9
BAB II KAJIAN PUSTAKA DAN LANDASAN TEORETIS
2.1 Kajian Pustaka
Wayang merupakan objek penelitian yang menarik. Banyaknya penelitian tentang wayang purwa, wayang golek dan wayang wong, merupakan salah satu
bukti bahwa penelitian wayang merupakan objek yang sangat menarik untuk dikaji. Beberapa penelitian yang relevan dengan penelitian ini adalah sebagai
berikut. Padija 1985 dalam tesisnya yang berjudul Merunut Suluk Pedalangan
Wayang Purwa dalam Kakawin Bharatayudha Sebuah Telaah Reseptif menyimpulkan bahwa suluk pedalangan merupakan ciri khas pentas wayang.
Kekhususan suluk pedalangan yang merupakan ciri khas pentas wayang bunyi kombangan dan ombak disisipkan di dalamnya.
Penelitian tentang wayang juga dilakukan oleh Rosiana 2010 dalam skripsinya yang berjudul
Struktur Dramatik Wayang dalam Lakon “Gathotkaca Wisud
a” oleh Ki Mantep Soedarsono menyimpulkan bahwa srtuktur dramatik cerita lakon Gathotkaca Wisuda dibangun dari konflik-konflik.
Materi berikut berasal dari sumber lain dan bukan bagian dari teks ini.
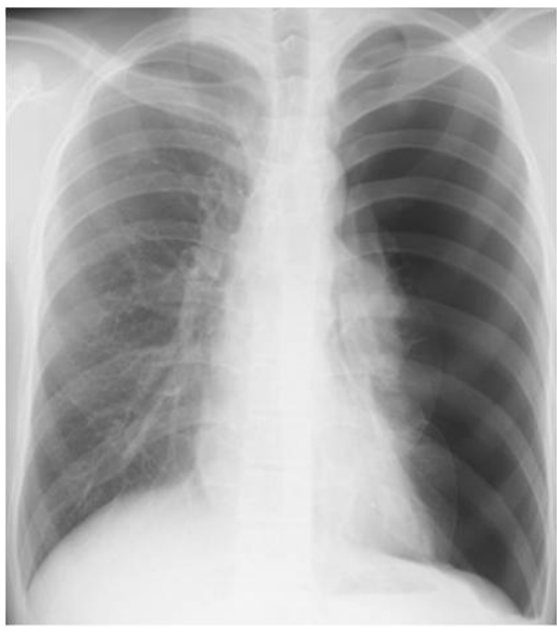
Figure 3. Chest roentgenogram showed left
Konflik-konflik
tersebut meliputi konflik antara Bathara Narada dan Bathara Guru yang terjadi pada tahapan pemaparan, konflik perang antara pihak Gathotkaca melawan
pihak Nagabaginda beserta balatentaranya yang terjadi di kaki gunung argakelasa, konflik perang anarata Abimanyu atas kekalahan Gathotkaca, konflik perang
antara pihak Gathotkaca melawan pihak prabu Nagabaginda yang terjadi di kerajaan Amarta.
Penelitian dengan topik yang sama dilakukan oleh Lestari 2010 dalam skripsinya yang berjudul Struktur Dramatik Lakon Wayang Karna Tandhing oleh
Ki Enthus Susmono menyimpulkan bahwa struktur dramatik cerita dalam lakon wayang Karna Tanding garapan ki Enthus Susmono adalah sebagai berikut : 1
alur yang digunakan adalah alur gabungan atau campuran dengan menggunakan teknik tarik balik backtracking periode pertunjukan wayang dibagi menjadi tiga,
yaitu pathet nem, pathet sanga, dan pathet manyura, 2 tokoh protagonist adalah Adipati Karna, sedangkan tokoh antagonis adalah Raden Arjuna. 3 latar tempat
meliputi latar kehidupan kedewataan tempat dewa dan para bidadari, kehidupan di bumi Tegal Kuruseta, Ngastina, Hupalawiya, Pasanggarahan Bulupitu, Sungai
Cincingguling, Banjarjunut, Kerajaan Amarta, Pedukuhan Karang dempel dan Kerajaan Mandraka. Latar suasana meliputi keadaan tegang dan mencekam,
sedih, berkabung, gembira, emosi, santai dan terharu. Latar waktu terjadi ketika peranag Baratayudha Jayabinangun berlangsung dan ketika Adipati Karna sudah
tua meninggal di padang Kuruseta. Penelitian lain yang relevan dengan penelitian ini dilakukan oleh Setyarini
2010 dalam skripsinya yang berjudul Bahasa Figuratif Pada Kumpulan Cerpen Wayang Mbeling: Prahara Di Alengkadiraja WMPDA Karya Teguh Hadi
Prayitno: Kajian Stilistika menyimpulkan bahwa gaya bahasa dalam Kumpulan cerpen Wayang Mbeling: Prahara di alengkadiraja WMPDA sangat beragam.
Unsur retorika berkaitan dengan penggunaan dan penyusunan gaya bahasa.
Ketepatan makna yang dimaksud pengarang disampaikan dengan gaya bahasa yang sesuai dengan maknanya. Gaya bahasa yang digunakan adalah metafora,
simile perbandingan, personifikasi, metonimia, sinekdoke. Dari berbagai macam gaya bahasa dalam kumpulan cerpen Wayang Mbeling: Prahara di alengkadiraja
WMPDA tersebut masing-masing menunjukan fungsi atau manfaat dari penggunaan gaya bahasa tersebut.
Berdasarkan penelitian-penelitian di atas, tokoh Arjuna sebagai titik temu antara wayang gombal dengan Carita Baratayuda belum pernah diteliti, sehingga
kedudukan penelitian ini sebagai pelengkap dari penelitian sebelumnya. Penelitian ini bertujuan untuk mengetahui kesamaan tokoh Arjuna dalam cerita wayang
gombal dan Carita Baratayuda dengan metode studi sastra perbandingan.